§ DOCUMENT TEXT:
I have setup pgpool 3.4 with streaming replication setup.I have installed pgppol on both the servers,Below are my file contents

pgppol.conf

listen_addresses = '*'
port = 9999
socket_dir = '/tmp'
pcp_listen_addresses = '*'
pcp_port = 9898
pcp_socket_dir = '/tmp'
listen_backlog_multiplier = 2

backend_hostname0 = 'masterip'
backend_port0 = 5432
backend_weight0 = 1

backend_data_directory0 = '/var/lib/pgsql/data'
backend_flag0 = 'ALLOW_TO_FAILOVER'
backend_hostname1 = 'slaveip'
backend_port1 = 5432
backend_weight1 = 1
backend_data_directory1 = '/var/lib/pgsql/data'
backend_flag1 = 'ALLOW_TO_FAILOVER'

enable_pool_hba = off
pool_passwd = 'pool_passwd'
authentication_timeout = 60

ssl = off
num_init_children = 32
max_pool = 4
child_life_time = 300
child_max_connections = 0
connection_life_time = 0
client_idle_limit = 0

log_destination = 'syslog'
log_line_prefix = '%t: pid %p: '   
log_connections = off
log_hostname = off
log_statement = off
log_per_node_statement = off
log_standby_delay = 'if_over_threshold'


syslog_facility = 'LOCAL0'
syslog_ident = 'pgpool'
debug_level = 0

pid_file_name = '/var/run/pgpool/pgpool.pid'
logdir = '/var/log/pgpool'
connection_cache = on
reset_query_list = 'ABORT; DISCARD ALL'
replication_mode = off
replicate_select = off
insert_lock = off

master_slave_mode = on
master_slave_sub_mode = 'stream'
sr_check_period = 10
sr_check_user = 'postgres'
sr_check_password = 'password'
delay_threshold = 10000000

follow_master_command = ''
health_check_period = 5
health_check_timeout = 10
health_check_user = 'postgres'
health_check_password = 'password'
health_check_max_retries = 10
health_check_retry_delay = 2
connect_timeout = 10000

failover_command = '/etc/pgpool-II/failover.sh  %d %P %H %R'
failback_command = ''

recovery_user = 'postgres'
recovery_password = 'password'
recovery_1st_stage_command = 'recovery_1st_stage.sh'
recovery_2nd_stage_command = ''
recovery_timeout = 90
client_idle_limit_in_recovery = 0

all other settings are commented or untouched.

§ PROVIDED INFORMATION:
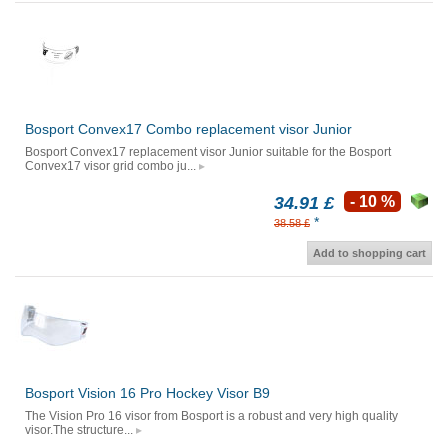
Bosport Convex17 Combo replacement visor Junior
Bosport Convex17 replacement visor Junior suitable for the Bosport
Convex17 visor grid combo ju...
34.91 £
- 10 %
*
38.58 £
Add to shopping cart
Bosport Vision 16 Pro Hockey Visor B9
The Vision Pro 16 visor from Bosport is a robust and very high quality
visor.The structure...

§ TASKS AND EXERCISES:
[1] Translate this sentence from the pgpool configuration post into Spanish: "I have setup pgpool 3.4 with streaming replication setup."
[2] Continue the pgpool configuration post, starting right after its final sentence.

§ RESPONSES BY TASK:
[1] He configurado pgpool 3.4 con una configuración de replicación en streaming.

[2]
Failover.sh

#! /bin/sh -x
# Execute command by failover.
# special values:  %d = node id
#                  %h = host name
#                  %p = port number
#                  %D = database cluster path
#                  %m = new master node id
#                  %M = old master node id
#                  %H = new master node host name
#                  %P = old primary node id
#                  %R = new master database cluster path
#                  %r = new master port number
#                  %% = '%' character

falling_node=$1          # %d
old_primary=$2           # %P
new_primary=$3           # %H
pgdata=$4                # %R

log=/var/log/pgpool/failover.log

date >> $log
echo "failed_node_id=$falling_node new_primary=$new_primary" >> $log

if [ $falling_node = $old_primary ]; then
    if [ $UID -eq 0 ]
    then
        su postgres -c "ssh postgres@$new_primary /usr/bin/pg_ctl promote -D $pgdata"
    else
        ssh postgres@$new_primary /usr/bin/pg_ctl promote -D $pgdata
    fi
    exit 0;
fi;

recovery_1st_stage.sh

#!/bin/bash -x
# Recovery script for streaming replication.

pgdata=$1
remote_host=$2
remote_pgdata=$3
port=$4


archivedir=/var/lib/pgsql/incrementalbackup/archivedwals
hostname=$(hostname)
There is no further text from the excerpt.